Maria* starkly remembers the moment she escaped her employer, bringing her six years of modern slavery and exploitation to an end.
It was at the closed window of the London flat where she’d been held prisoner, for months, by the family she worked for, that she saw a dog across the road, picked up and carried, lovingly, by its owner.
“That dog was treated better than I was,” she tells GLAMOUR now, aged 36* and barely able to stop the tears. “I had to find a way out.”
Like Maria, almost 50 million people worldwide are forced into modern slavery, exploited into work or marriage for the personal or commercial gain of others, according to new figures released this month. Horrifyingly, the toll is only getting worse, with the Global Estimates of Modern Slavery statistics revealing 10 million more victims than just five years ago.

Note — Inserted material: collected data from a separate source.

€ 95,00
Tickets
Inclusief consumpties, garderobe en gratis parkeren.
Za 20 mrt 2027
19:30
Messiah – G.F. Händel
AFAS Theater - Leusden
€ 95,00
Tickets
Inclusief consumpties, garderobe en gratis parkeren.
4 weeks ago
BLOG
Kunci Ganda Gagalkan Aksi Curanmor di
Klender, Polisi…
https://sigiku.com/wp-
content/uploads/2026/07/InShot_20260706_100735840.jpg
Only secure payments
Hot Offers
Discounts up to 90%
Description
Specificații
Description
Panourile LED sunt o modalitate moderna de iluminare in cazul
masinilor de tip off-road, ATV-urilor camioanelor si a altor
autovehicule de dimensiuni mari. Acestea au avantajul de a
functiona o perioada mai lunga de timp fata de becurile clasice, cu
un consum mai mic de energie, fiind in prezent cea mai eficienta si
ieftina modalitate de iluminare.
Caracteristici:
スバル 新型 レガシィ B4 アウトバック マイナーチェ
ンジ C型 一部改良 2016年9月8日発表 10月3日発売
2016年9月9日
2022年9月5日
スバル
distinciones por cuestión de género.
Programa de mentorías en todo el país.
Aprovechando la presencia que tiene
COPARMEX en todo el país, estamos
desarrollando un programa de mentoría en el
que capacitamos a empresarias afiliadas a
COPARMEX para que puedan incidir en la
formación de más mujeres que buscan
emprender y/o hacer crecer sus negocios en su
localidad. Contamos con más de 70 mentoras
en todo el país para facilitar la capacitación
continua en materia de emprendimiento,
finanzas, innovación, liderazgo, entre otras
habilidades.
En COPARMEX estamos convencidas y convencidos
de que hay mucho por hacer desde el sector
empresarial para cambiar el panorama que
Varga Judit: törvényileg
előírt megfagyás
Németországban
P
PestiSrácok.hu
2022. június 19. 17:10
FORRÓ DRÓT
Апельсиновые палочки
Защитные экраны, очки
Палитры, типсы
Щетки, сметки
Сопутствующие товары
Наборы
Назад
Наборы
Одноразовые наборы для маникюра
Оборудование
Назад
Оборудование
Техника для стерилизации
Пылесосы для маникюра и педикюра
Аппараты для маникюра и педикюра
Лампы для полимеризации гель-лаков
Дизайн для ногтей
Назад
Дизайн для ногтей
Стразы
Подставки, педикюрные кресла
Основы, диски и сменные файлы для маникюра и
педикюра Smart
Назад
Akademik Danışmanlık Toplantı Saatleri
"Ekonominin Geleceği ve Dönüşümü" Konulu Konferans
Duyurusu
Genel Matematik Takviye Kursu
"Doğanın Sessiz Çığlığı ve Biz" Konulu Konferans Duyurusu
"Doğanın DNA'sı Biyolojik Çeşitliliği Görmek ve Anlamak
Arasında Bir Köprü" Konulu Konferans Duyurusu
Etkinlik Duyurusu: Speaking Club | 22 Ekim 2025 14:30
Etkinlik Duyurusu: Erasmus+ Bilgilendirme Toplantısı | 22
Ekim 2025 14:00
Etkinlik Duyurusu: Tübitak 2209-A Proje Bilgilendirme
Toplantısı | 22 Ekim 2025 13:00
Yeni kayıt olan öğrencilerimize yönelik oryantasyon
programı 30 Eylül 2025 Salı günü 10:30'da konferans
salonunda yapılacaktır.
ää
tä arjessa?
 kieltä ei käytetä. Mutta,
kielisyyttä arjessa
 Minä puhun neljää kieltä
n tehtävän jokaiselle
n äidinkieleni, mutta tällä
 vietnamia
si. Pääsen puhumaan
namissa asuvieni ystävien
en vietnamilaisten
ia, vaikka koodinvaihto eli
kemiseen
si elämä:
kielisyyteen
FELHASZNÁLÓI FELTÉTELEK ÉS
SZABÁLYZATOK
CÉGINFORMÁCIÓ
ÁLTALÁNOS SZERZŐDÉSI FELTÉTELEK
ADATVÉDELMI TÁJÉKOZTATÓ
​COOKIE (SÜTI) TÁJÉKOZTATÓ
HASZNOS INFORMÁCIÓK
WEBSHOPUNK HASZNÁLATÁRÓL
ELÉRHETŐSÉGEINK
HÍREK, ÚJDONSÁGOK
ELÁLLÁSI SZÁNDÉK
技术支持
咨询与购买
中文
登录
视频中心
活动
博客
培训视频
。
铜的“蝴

The distressing rise exposes how 27.8 million people – more than half of the 49.6 million total, the remainder forced into marriage – are working in slave-like conditions on any given day. Over 11 million of them are women and girls, many in domestic work.
Maria was trafficked to the UK in 2015. A mother to two young children and the family’s only breadwinner, she had first moved from her native Philippines, to the United Arab Emirates, six years earlier. Facilitated by an agency, she began a two-year-contract as a housekeeper, sending money to her children back home where jobs were scarce. When living conditions in the Philippines didn’t improve, she extended her contract with the family for another two years despite dire conditions from the start that left her feeling trapped and helpless.
“It was like a prison,” she says. “I worked from 6am til past midnight every day. I only went outside only to hang out washing or supervise their four children and ate the family’s leftovers for dinner. I had no cash, no access to my passport. I slept on a thin mattress on the floor while they lived in luxury and was allowed to speak to my children once a month on the family’s phone.” Her employers vastly underpaid her, placing the equivalent of around £7-a-day in a bank account at home; Maria had nothing to live off.
“I wasn’t allowed to leave the compound unless it was with them and I had no days off. They shouted at me constantly. Everything was an order.
“I had four hours’ sleep a night and struggled to close my eyes, thinking of my own children back home. I endured it all so that they could eat and survive. I felt I had no other option. I was helpless.”
Modern slavery is often a hidden crime, taking place in private economies and, in the case of domestic service, inside private homes. Exploitative employers prey on people like Maria who feel they have nowhere else to turn to feed their families.
No region of the world is spared. In fact, Europe and Central Asia have one of the highest ratios in the world, with 4.4 people per every thousand in the population working in forced conditions. The Arab States – including the one Maria was trafficked through – have the worst record, according to the Global Estimates.